Fortschr Neurol Psychiatr. 2014 Mar;82(3):128-34. doi: 10.1055/s-0034-1365920. Epub 2014 Mar 10.
Schizophrenia is a chronic disorder, which severely limits the social and occupational functioning. Employment, education, relationships, housing and health are among the most frequently stated life and treatment goals among persons suffering from schizophrenia. Rehabilitation for persons with schizophrenia aims at preservation and improvement of psychosocial functions in areas such as work, social relationship and independent living skills, promotes recovery-oriented interventions and, therefore, serves the central goals of affected persons. Cognitive functioning, education, negative symptoms, social support and skills, age, work history, and rehabilitation service to restore community functioning have proven to be strong predictors for successful psychiatric rehabilitation. It makes sense to concentrate on these predictors when improvement of psychiatric rehabilitation is targeted. Cognitive remediation produces moderate improvements in cognitive performance and, when combined with functional training and embedded in comprehensive psychiatric rehabilitation, also enhances functional outcome. Germany provides a highly differentiated system of psychosocial support for schizophrenic patients. However, the "German disease" with different care providers being in charge in subsequent stages of recovery hampers efficient organisation of psychiatric rehabilitation. Improvement of overall organisation, i.e., configuration of interfaces, understanding of the complex interactions of measures, design of disease specific programmes, research and economic evaluation constitute major challenges in the field of psychiatric rehabilitation.

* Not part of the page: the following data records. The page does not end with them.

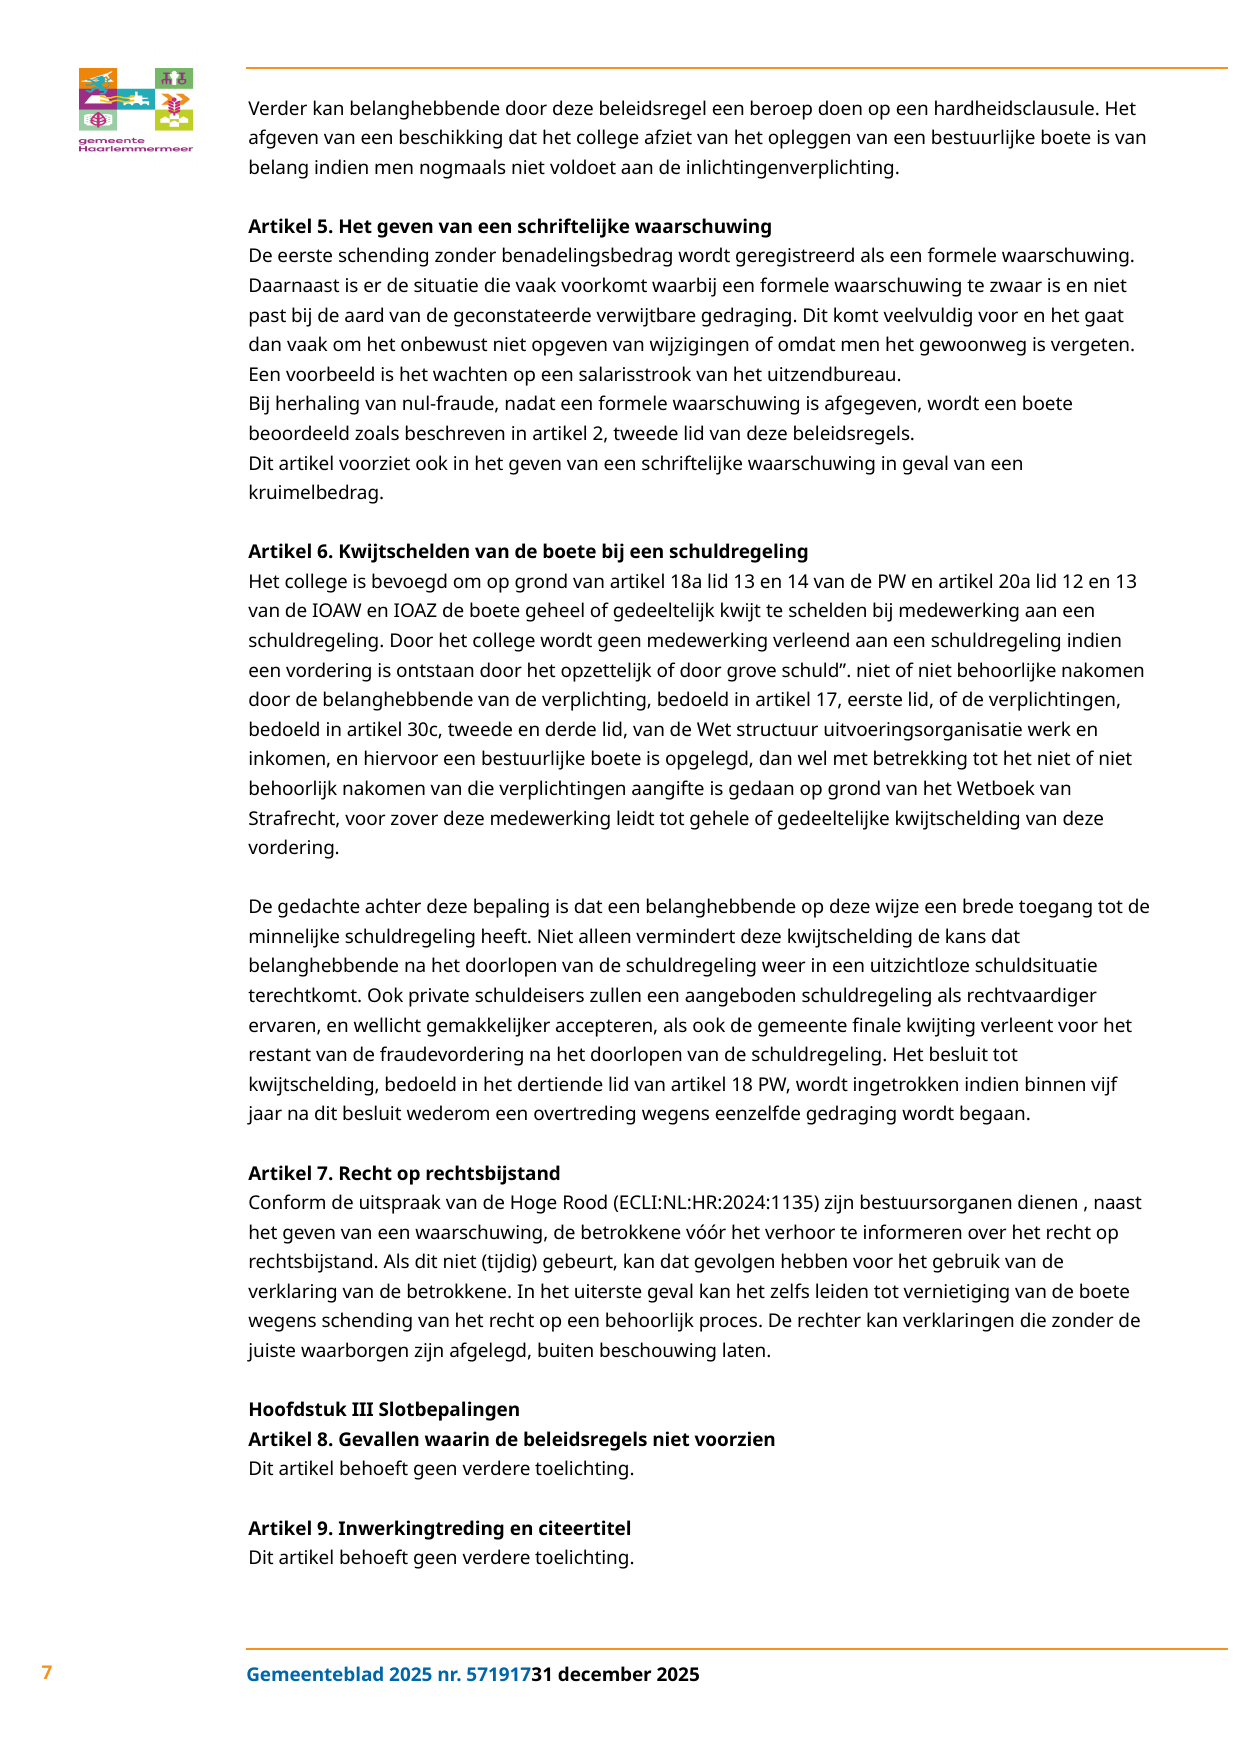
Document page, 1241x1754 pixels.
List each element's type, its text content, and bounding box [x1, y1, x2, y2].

text Artikel 5. Het geven van een schriftelijke waarschuwing [248, 213, 1152, 239]
text Artikel 7. Recht op rechtsbijstand [248, 1160, 1152, 1186]
text Artikel 9. Inwerkingtreding en citeertitel [248, 1515, 1152, 1541]
text Dit artikel behoeft geen verdere toelichting. [248, 1544, 1152, 1570]
text De gedachte achter deze bepaling is dat een belanghebbende op deze wijze een brede toegang tot de minnelijke schuldregeling heeft. Niet alleen vermindert deze kwijtschelding de kans dat belanghebbende na het doorlopen van de schuldregeling weer in een uitzichtloze schuldsituatie terechtkomt. Ook private schuldeisers zullen een aangeboden schuldregeling als rechtvaardiger ervaren, en wellicht gemakkelijker accepteren, als ook de gemeente finale kwijting verleent voor het restant van de fraudevordering na het doorlopen van de schuldregeling. Het besluit tot kwijtschelding, bedoeld in het dertiende lid van artikel 18 PW, wordt ingetrokken indien binnen vijf jaar na dit besluit wederom een overtreding wegens eenzelfde gedraging wordt begaan. [248, 893, 1152, 1126]
text Dit artikel voorziet ook in het geven van een schriftelijke waarschuwing in geval van een kruimelbedrag. [248, 450, 1152, 505]
text Artikel 8. Gevallen waarin de beleidsregels niet voorzien [248, 1426, 1152, 1452]
text Daarnaast is er de situatie die vaak voorkomt waarbij een formele waarschuwing te zwaar is en niet past bij de aard van de geconstateerde verwijtbare gedraging. Dit komt veelvuldig voor en het gaat dan vaak om het onbewust niet opgeven van wijzigingen of omdat men het gewoonweg is vergeten. Een voorbeeld is het wachten op een salarisstrook van het uitzendbureau. [248, 272, 1152, 387]
text Bij herhaling van nul-fraude, nadat een formele waarschuwing is afgegeven, wordt een boete beoordeeld zoals beschreven in artikel 2, tweede lid van deze beleidsregels. [248, 391, 1152, 446]
text Dit artikel behoeft geen verdere toelichting. [248, 1456, 1152, 1481]
text Artikel 6. Kwijtschelden van de boete bij een schuldregeling [248, 538, 1152, 564]
text Verder kan belanghebbende door deze beleidsregel een beroep doen op een hardheidsclausule. Het afgeven van een beschikking dat het college afziet van het opleggen van een bestuurlijke boete is van belang indien men nogmaals niet voldoet aan de inlichtingenverplichting. [248, 95, 1152, 180]
text De eerste schending zonder benadelingsbedrag wordt geregistreerd als een formele waarschuwing. [248, 243, 1152, 268]
text Het college is bevoegd om op grond van artikel 18a lid 13 en 14 van de PW en artikel 20a lid 12 en 13 van de IOAW en IOAZ de boete geheel of gedeeltelijk kwijt te schelden bij medewerking aan een schuldregeling. Door het college wordt geen medewerking verleend aan een schuldregeling indien een vordering is ontstaan door het opzettelijk of door grove schuld”. niet of niet behoorlijke nakomen door de belanghebbende van de verplichting, bedoeld in artikel 17, eerste lid, of de verplichtingen, bedoeld in artikel 30c, tweede en derde lid, van de Wet structuur uitvoeringsorganisatie werk en inkomen, en hiervoor een bestuurlijke boete is opgelegd, dan wel met betrekking tot het niet of niet behoorlijk nakomen van die verplichtingen aangifte is gedaan op grond van het Wetboek van Strafrecht, voor zover deze medewerking leidt tot gehele of gedeeltelijke kwijtschelding van deze vordering. [248, 568, 1152, 860]
text Conform de uitspraak van de Hoge Rood (ECLI:NL:HR:2024:1135) zijn bestuursorganen dienen , naast het geven van een waarschuwing, de betrokkene vóór het verhoor te informeren over het recht op rechtsbijstand. Als dit niet (tijdig) gebeurt, kan dat gevolgen hebben voor het gebruik van de verklaring van de betrokkene. In het uiterste geval kan het zelfs leiden tot vernietiging van de boete wegens schending van het recht op een behoorlijk proces. De rechter kan verklaringen die zonder de juiste waarborgen zijn afgelegd, buiten beschouwing laten. [248, 1189, 1152, 1363]
text Hoofdstuk III Slotbepalingen [248, 1396, 1152, 1422]
picture [41, 47, 231, 172]
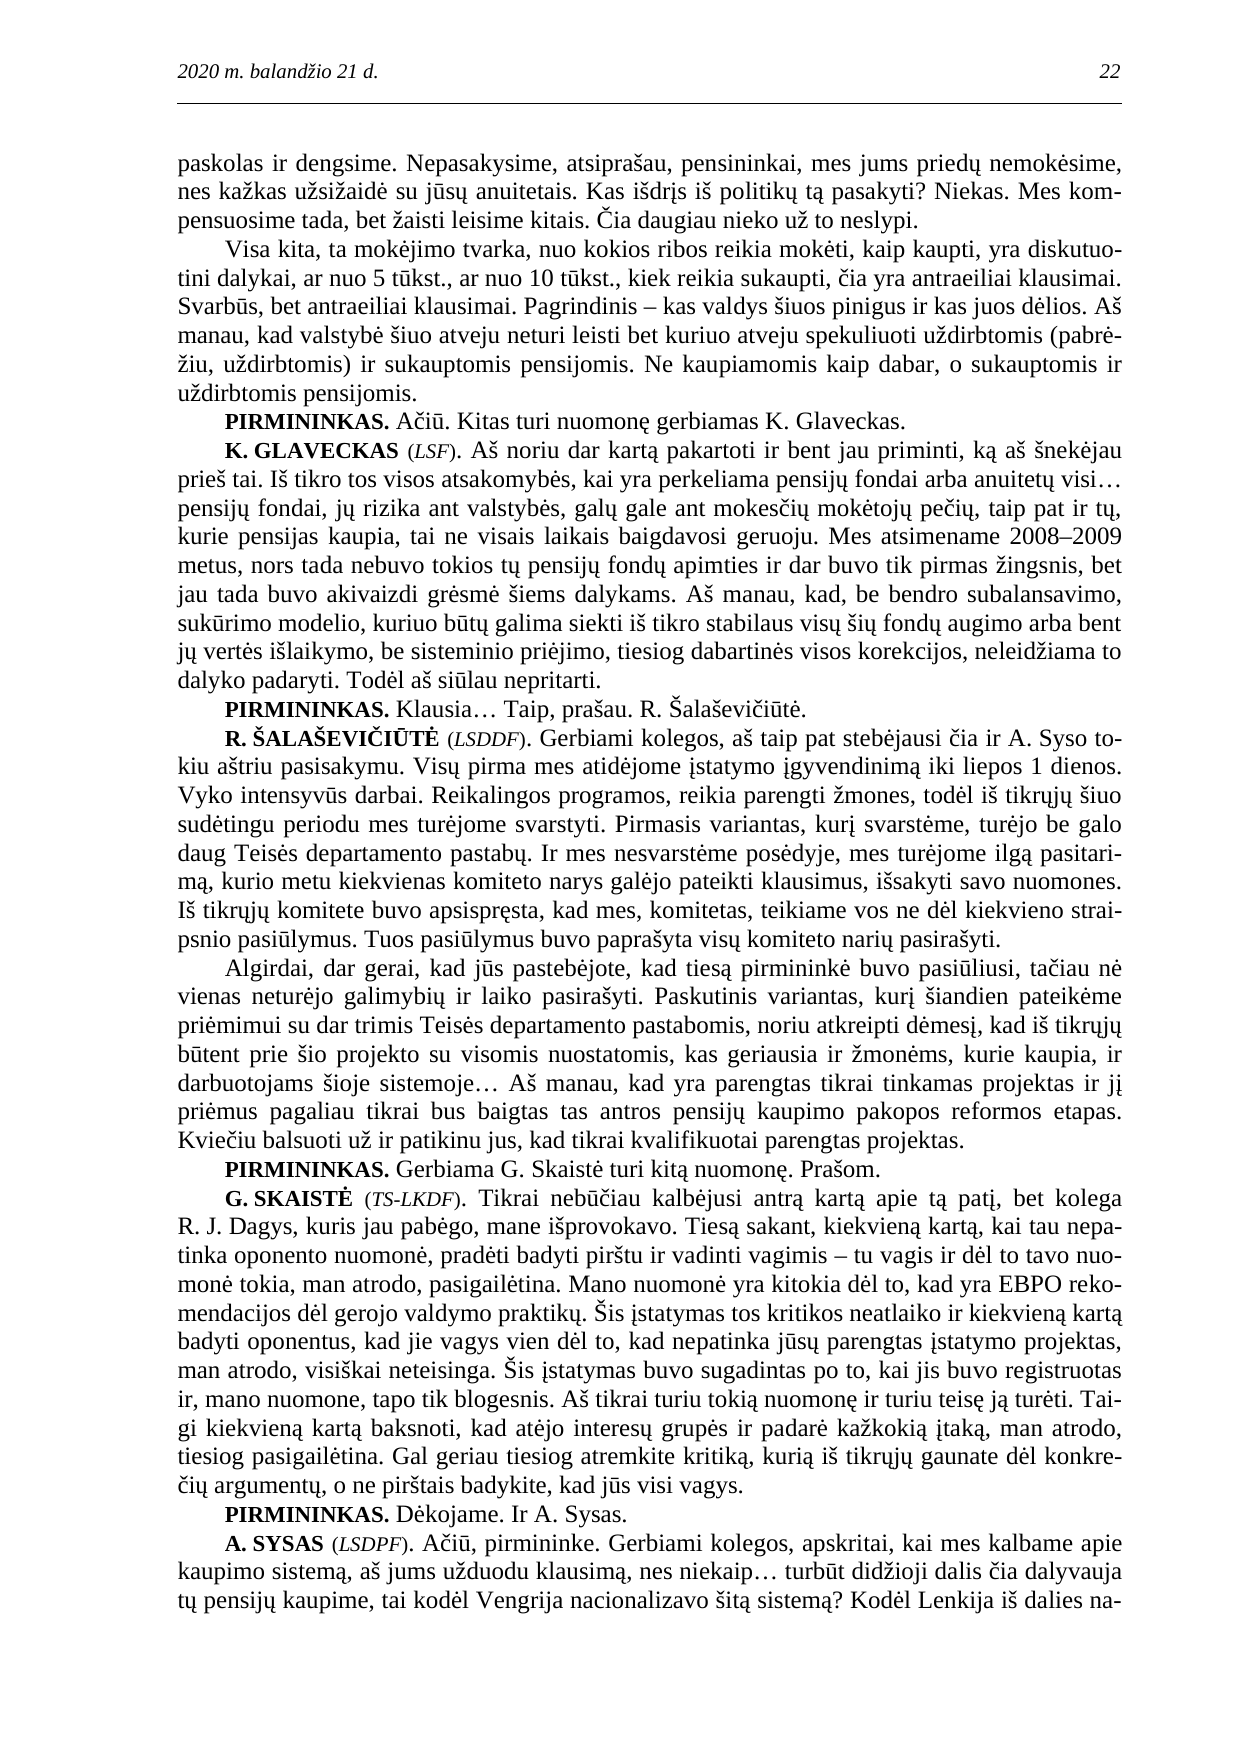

精神分裂症是一种慢性疾病,严重限制社会和职业功能。就业、教育、人际关系、住房和健康是精神分裂症患者最常提及的生活和治疗目标。精神分裂症患者的康复旨在维护和改善工作、社会关系及独立生活技能等方面的心理社会功能,促进以康复为导向的干预措施,因此服务于患者的核心目标。认知功能、教育程度、阴性症状、社会支持与技能、年龄、工作经历以及恢复社区功能的康复服务已被证明是精神科康复成功的有力预测因素。当目标是改善精神科康复时,专注于这些预测因素是有意义的。认知矫正能使认知表现有适度改善,并且与功能训练相结合并融入全面的精神科康复时,还能提高功能结局。德国为精神分裂症患者提供了高度差异化的心理社会支持体系。然而,在康复后续阶段由不同护理提供者负责的“德国病”阻碍了精神科康复的有效组织。改善整体组织,即界面配置、对措施复杂相互作用的理解、针对特定疾病项目的设计、研究和经济评估,是精神科康复领域的主要挑战。